Gingrich has his own vulnerabilities. The first is often overlooked because it is characterological rather than ideological: his own unreliability. Gingrich has a self-regard so immense that it rivals Obama’s — but, unlike Obama’s, is untamed by self-discipline.
Take that ad Gingrich did with Nancy Pelosi on global warming, advocating urgent government action. He laughs it off today with “that is probably the dumbest single thing I’ve done in recent years. It is inexplicable.”
This will not do. He was obviously thinking something. What was it? Thinking of himself as a grand world-historical figure, attuned to the latest intellectual trend (preferably one with a tinge of futurism and science, like global warming), demonstrating his own incomparable depth and farsightedness. Made even more profound and fundamental — his favorite adjectives — if done in collaboration with a Nancy Pelosi, Patrick Kennedy or even Al Sharpton, offering yet more evidence of transcendent, trans-partisan uniqueness.
Two ideologically problematic finalists: One is a man of center-right temperament who has of late adopted a conservative agenda. The other is a man more conservative by nature but possessed of an unbounded need for grand display that has already led him to unconservative places even he is at a loss to explain, and that as president would leave him in constant search of the out-of-box experience — the confoundedly brilliant Nixon-to-China flipperoo regarding his fancy of the day, be it health care, taxes, energy, foreign policy, whatever.
The second, more obvious, Gingrich vulnerability is electability.

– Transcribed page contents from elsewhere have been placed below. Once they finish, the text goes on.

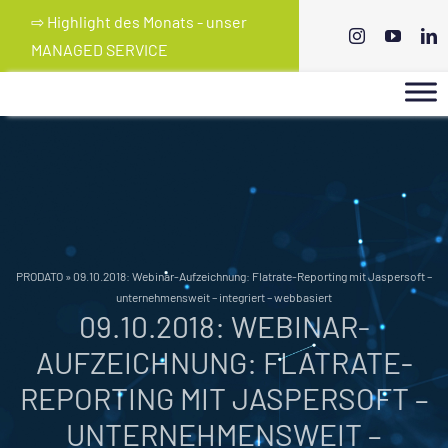
Skip
⇨ Highlight des Monats - unser
to
MANAGED SERVICE
content
PRODATO
»
09.10.2018: Webinar-Aufzeichnung: Flatrate-Reporting mit Jaspersoft –
unternehmensweit – integriert – webbasiert
09.10.2018: WEBINAR-
AUFZEICHNUNG: FLATRATE-
REPORTING MIT JASPERSOFT –
UNTERNEHMENSWEIT –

Given his considerable service to the movement, many conservatives seem quite prepared to overlook his baggage, ideological and otherwise. This is understandable. But the independents and disaffected Democrats upon whom the general election will hinge will not be so forgiving.
They will find it harder to overlook the fact that the man who denounces Freddie Mac to the point of suggesting that those in Congress who aided and abetted it be imprisoned, took $30,000 a month from that very same parasitic federal creation. Nor will independents be so willing to believe that more than $1.5 million was paid for Gingrich’s advice as “a historian” rather than for services as an influence peddler.
Obama’s approval rating among independents is a catastrophically low 30 percent. This is a constituency disappointed in Obama but also deeply offended by the corrupt culture of the Washington insider — a distaste in no way attenuated by fond memories of the 1994 Contract with America
My own view is that Republicans would have been better served by the candidacies of Mitch Daniels, Paul Ryan or Chris Christie. Unfortunately, none is running. You play the hand you’re dealt. This is a weak Republican field with two significantly flawed front-runners contesting an immensely important election. If Obama wins, he will take the country to a place from which it will not be able to return (which is precisely his own objective for a second term).
Every conservative has thus to ask himself two questions: Who is more likely to prevent that second term? And who, if elected, is less likely to unpleasantly surprise?